Berlin - Die Gartensaison ist eröffnet und nicht wenige Hobbygärtner haben Balkone, Vorgärten oder Baumscheiben schon liebevoll gestaltet. In Kreuzberg wurden jetzt auch eher unübliche Orte begrünt: Auf dem Gehweg an der Reichenberger Straße 59 und an der Wiener Straße 38 hat der Naturschutzbund (Nabu) zwei Mini-Gärten angelegt.

Auf sieben beziehungsweise zehn Quadratmetern stehen Töpfe, Waschbecken und Teedosen, in denen unter anderem Holunder, Felsenbirnen und Bärlauch gedeihen. Noch bis zum Donnerstag dieser Woche können Passanten dort innehalten und erfahren, was jeder zum Naturschutz beitragen kann. „Torffrei gärtnern“ heißt die Nabu-Aktion, die in den beiden Pop-Up-Gärtchen demonstriert wird.

Mit gutem Gewissen gärtnern

„Wir wollen mit unserer Aktion zeigen, dass für Gartenerde keine Moore zerstört werden müssen“, sagt Nabu-Projektleiterin Djuke Nickelsen. Denn fast alle handelsüblichen Gartenerden bestünden hauptsächlich aus Torf, dem Hauptbestandteil von Mooren. Torf ist ein sehr guter Wasserspeicher und zudem voluminös, das heißt, ein Sack Erde ist schnell voll.
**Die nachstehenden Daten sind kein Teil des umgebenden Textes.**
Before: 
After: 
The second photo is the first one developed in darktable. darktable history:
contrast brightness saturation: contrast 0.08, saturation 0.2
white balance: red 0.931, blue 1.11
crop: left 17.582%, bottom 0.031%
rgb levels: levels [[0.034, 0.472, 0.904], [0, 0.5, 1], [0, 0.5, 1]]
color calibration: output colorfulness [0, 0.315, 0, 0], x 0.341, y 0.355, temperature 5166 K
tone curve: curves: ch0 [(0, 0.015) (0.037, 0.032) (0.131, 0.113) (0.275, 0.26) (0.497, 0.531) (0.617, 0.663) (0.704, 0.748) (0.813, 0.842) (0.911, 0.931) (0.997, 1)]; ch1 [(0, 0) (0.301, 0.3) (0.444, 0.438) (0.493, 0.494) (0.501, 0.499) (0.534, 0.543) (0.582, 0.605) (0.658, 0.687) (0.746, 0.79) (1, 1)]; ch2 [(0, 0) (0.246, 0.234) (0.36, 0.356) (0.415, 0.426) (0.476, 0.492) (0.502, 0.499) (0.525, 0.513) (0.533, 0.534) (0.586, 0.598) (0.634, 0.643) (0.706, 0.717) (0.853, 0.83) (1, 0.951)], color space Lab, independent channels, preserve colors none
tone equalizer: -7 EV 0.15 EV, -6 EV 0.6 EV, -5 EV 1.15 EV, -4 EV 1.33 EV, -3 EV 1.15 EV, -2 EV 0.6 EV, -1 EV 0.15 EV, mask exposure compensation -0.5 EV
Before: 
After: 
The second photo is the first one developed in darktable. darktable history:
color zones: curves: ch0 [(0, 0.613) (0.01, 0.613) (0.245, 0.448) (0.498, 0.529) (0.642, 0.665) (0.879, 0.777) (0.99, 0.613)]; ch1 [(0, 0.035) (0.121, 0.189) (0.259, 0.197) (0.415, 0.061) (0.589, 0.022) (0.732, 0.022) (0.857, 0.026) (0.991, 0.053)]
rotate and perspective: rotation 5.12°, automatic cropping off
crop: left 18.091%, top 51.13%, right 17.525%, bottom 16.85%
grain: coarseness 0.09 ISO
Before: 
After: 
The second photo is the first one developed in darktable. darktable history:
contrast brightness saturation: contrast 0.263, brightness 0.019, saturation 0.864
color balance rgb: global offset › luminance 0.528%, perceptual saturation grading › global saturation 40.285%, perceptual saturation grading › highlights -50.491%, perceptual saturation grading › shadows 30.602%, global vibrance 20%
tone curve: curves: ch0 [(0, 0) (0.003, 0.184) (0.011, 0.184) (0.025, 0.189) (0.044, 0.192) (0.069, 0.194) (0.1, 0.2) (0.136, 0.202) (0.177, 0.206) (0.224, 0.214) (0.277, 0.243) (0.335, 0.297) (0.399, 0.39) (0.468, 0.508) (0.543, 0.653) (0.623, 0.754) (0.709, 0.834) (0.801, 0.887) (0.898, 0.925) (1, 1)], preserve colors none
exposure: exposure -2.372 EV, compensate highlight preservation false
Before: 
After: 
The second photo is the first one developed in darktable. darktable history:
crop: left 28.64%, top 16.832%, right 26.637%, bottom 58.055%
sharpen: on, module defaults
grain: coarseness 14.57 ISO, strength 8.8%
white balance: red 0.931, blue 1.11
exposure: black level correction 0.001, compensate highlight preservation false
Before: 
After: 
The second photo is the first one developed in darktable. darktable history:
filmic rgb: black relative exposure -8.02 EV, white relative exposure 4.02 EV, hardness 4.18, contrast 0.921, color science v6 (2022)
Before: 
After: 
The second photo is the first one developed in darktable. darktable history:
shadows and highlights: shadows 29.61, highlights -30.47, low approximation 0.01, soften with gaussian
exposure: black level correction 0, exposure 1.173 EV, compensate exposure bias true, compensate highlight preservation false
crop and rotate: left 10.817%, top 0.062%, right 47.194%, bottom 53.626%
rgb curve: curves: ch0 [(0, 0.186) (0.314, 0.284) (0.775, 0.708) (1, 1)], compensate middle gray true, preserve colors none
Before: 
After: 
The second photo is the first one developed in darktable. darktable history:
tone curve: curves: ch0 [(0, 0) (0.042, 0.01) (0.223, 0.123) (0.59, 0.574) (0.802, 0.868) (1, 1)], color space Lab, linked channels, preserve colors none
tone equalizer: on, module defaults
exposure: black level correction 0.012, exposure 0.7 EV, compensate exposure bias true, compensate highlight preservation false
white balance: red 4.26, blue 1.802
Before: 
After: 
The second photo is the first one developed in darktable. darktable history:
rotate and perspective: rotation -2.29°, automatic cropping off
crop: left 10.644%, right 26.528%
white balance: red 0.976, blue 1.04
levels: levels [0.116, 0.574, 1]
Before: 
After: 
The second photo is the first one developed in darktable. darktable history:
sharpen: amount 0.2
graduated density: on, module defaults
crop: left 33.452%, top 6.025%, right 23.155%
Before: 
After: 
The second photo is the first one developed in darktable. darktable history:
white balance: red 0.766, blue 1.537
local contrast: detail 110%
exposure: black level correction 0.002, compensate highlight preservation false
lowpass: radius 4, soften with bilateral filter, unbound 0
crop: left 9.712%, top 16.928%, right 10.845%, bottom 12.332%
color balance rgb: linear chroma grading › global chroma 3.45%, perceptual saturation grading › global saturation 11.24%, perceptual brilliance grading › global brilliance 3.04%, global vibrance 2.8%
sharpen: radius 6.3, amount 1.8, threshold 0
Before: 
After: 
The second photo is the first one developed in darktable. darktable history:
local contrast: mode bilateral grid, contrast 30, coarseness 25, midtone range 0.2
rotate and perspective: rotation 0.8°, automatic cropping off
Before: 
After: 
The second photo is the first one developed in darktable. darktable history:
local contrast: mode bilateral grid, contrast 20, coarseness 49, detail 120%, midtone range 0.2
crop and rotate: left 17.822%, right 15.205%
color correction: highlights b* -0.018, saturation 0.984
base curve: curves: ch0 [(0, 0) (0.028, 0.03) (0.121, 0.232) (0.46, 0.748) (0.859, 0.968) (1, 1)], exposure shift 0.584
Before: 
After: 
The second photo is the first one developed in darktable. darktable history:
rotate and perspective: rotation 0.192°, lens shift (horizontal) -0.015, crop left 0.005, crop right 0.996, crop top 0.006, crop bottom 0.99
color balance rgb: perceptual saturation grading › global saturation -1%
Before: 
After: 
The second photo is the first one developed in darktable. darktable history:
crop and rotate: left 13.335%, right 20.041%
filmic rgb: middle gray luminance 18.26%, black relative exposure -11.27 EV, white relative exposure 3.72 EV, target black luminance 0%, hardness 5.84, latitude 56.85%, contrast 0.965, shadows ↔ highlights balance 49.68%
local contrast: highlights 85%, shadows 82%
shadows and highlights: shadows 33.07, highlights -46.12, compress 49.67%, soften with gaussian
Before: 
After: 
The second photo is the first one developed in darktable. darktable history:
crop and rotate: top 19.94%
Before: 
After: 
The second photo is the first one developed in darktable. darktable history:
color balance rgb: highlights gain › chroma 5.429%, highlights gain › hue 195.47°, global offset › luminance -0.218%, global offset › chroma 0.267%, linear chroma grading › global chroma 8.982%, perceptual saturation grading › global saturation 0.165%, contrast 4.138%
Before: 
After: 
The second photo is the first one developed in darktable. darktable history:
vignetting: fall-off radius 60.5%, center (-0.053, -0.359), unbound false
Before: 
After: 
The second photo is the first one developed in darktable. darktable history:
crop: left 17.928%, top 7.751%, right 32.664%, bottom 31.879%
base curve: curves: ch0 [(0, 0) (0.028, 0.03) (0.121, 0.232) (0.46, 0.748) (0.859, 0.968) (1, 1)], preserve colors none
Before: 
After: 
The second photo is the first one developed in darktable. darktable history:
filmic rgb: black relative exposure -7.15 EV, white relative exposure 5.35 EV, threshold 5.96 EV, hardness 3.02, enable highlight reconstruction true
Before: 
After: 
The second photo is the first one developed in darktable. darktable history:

Die meisten Käufer greifen da zu, aber, so Nickelsen: „Wenn Torf abgebaut wird, stirbt das Moor.“ Mit weitreichenden Folgen: „Eine große Tier- und Pflanzenvielfalt geht so verloren.“ Und riesige Mengen Kohlenstoff, wesentlicher Antriebsstoff für den Klimawandel, würden freigesetzt.

Originelle Ideen gefragt

In den beiden kleinen Gärten in Kreuzberg zeigen die Nabu-Aktivisten, wie man mit gutem Gewissen gut gärtnern kann: „Jeder kann zum Naturschutz beitragen, indem er torffreie Pflanzerde benutzt.“ Die gibt es – extra ausgezeichnet – in Bau- und Gartenmärkten. Vor allem aber auf Recyclinghöfen der BSR. „Der Berliner Biomüll wird dort in einem tollen Kreislauf recycelt“, sagt die Projektleiterin.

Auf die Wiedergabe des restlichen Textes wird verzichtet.